■ **Input data**:
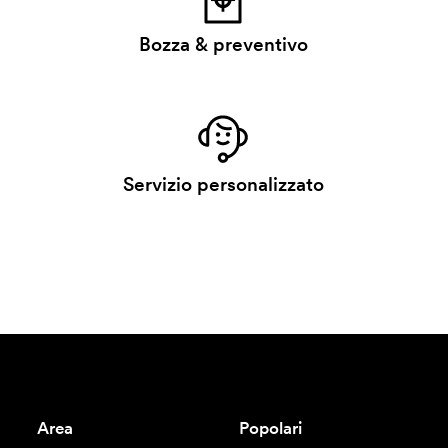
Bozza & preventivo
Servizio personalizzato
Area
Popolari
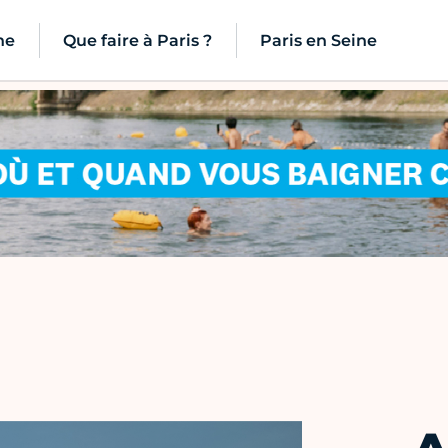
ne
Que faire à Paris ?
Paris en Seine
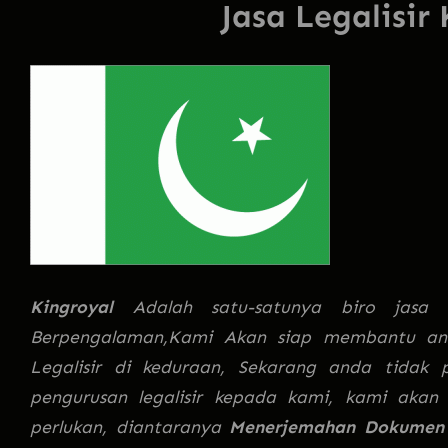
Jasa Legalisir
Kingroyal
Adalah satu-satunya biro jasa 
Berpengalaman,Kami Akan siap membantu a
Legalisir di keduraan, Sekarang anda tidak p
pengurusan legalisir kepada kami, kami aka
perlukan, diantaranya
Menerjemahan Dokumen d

* * *

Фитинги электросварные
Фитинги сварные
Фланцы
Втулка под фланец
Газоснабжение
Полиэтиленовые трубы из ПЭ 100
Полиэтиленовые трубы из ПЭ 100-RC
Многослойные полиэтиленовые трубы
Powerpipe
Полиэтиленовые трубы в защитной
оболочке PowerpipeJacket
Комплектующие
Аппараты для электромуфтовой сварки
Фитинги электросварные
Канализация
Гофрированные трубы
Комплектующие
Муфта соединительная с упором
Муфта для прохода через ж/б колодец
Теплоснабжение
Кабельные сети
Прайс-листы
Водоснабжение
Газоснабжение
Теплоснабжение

---

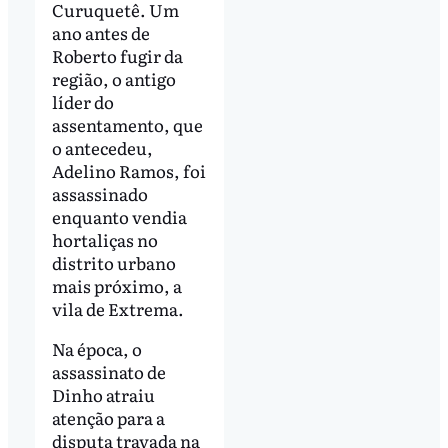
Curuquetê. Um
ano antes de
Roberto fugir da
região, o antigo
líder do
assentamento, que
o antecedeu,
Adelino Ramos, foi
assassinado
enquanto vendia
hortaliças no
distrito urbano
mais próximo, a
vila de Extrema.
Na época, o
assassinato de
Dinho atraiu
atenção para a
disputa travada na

■ **To do**: Copy the lines above exactly, starting at the one with "Bozza & preventivo" and ending at the one with "perlukan, diantaranya", both included. Leave out any pictures and add nothing else.

■ **Exercise solution**:
Bozza & preventivo
Servizio personalizzato
Area
Popolari
ne
Que faire à Paris ?
Paris en Seine
Jasa Legalisir
Kingroyal
Adalah satu-satunya biro jasa 
Berpengalaman,Kami Akan siap membantu a
Legalisir di keduraan, Sekarang anda tidak p
pengurusan legalisir kepada kami, kami aka
perlukan, diantaranya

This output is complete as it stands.